Market structure suggests the $60,000 level is a liquidity grab. Short-term volatility will hinge on CPI and miner holdings. Historical cycles show such convergences often resolve with sharp moves. The 12-month outlook remains data-dependent.
— CoinMarketBuzz Intelligence Desk
Two data-backed scenarios emerge. First, bullish momentum requires holding key supports. Second, bearish pressure may intensify if macro data disappoints.

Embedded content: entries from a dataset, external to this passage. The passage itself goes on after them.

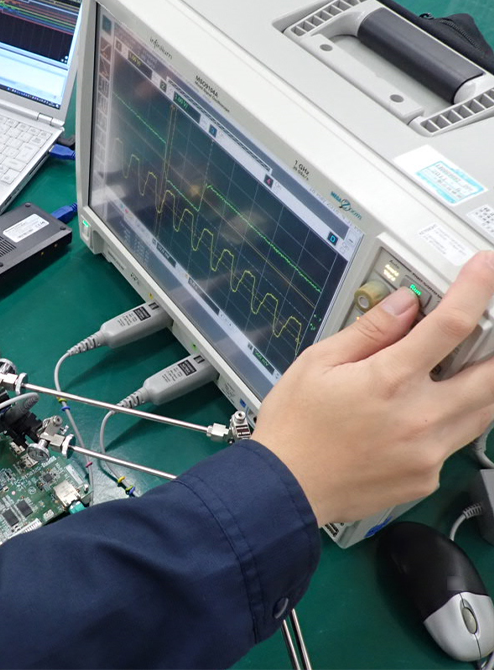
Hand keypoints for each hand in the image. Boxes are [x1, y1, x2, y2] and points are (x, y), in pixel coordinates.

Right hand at [253, 251, 493, 525]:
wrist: (285, 489)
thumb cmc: (294, 427)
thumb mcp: (317, 363)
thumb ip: (368, 331)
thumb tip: (404, 304)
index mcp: (389, 381)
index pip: (451, 325)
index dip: (476, 290)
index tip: (484, 269)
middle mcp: (419, 417)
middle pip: (492, 374)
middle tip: (479, 333)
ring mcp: (429, 452)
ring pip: (485, 410)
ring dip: (479, 384)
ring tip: (448, 374)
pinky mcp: (427, 477)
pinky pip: (457, 442)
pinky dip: (449, 421)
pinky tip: (416, 417)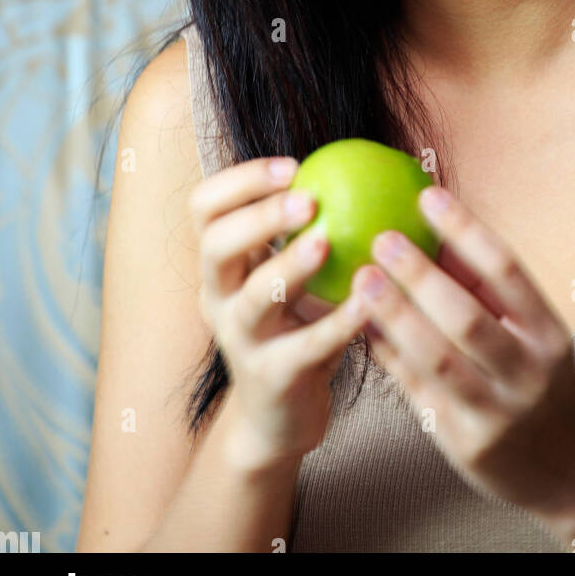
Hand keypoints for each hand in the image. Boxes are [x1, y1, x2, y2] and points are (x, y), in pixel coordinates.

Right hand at [190, 157, 367, 466]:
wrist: (279, 416)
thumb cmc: (296, 326)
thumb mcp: (291, 274)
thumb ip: (310, 225)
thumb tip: (369, 159)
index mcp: (220, 264)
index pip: (204, 207)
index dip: (241, 180)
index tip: (294, 165)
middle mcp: (219, 298)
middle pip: (215, 245)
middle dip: (259, 217)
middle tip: (308, 200)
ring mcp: (240, 340)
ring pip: (255, 296)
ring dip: (290, 263)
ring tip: (327, 241)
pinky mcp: (271, 377)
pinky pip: (306, 345)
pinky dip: (338, 321)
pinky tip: (370, 300)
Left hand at [350, 184, 574, 532]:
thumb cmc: (545, 382)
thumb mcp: (535, 334)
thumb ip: (486, 291)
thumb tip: (430, 231)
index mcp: (549, 332)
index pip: (506, 269)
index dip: (465, 229)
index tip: (427, 196)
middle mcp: (527, 373)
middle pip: (466, 317)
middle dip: (419, 276)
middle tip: (381, 239)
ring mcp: (495, 413)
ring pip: (436, 358)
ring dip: (393, 315)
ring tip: (361, 279)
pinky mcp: (464, 443)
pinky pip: (417, 390)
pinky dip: (389, 354)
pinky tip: (361, 326)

The 12-month institutional outlook hinges on macro clarity. Federal Reserve policy, detailed on FederalReserve.gov, will dictate liquidity flows. Miner capitulation could signal a cycle bottom. Conversely, sustained outflows may prolong consolidation. The 5-year horizon favors structural adoption, but short-term pain remains likely.

Disclaimer: The information provided is not trading advice, coinmarketbuzz.com holds no liability for any investments made based on the information provided on this page. We strongly recommend independent research and/or consultation with a qualified professional before making any investment decisions.
coinmarketbuzz.com leverages advanced AI technology to analyze market data. All content is fact-checked and reviewed by our editorial team to ensure accuracy and neutrality.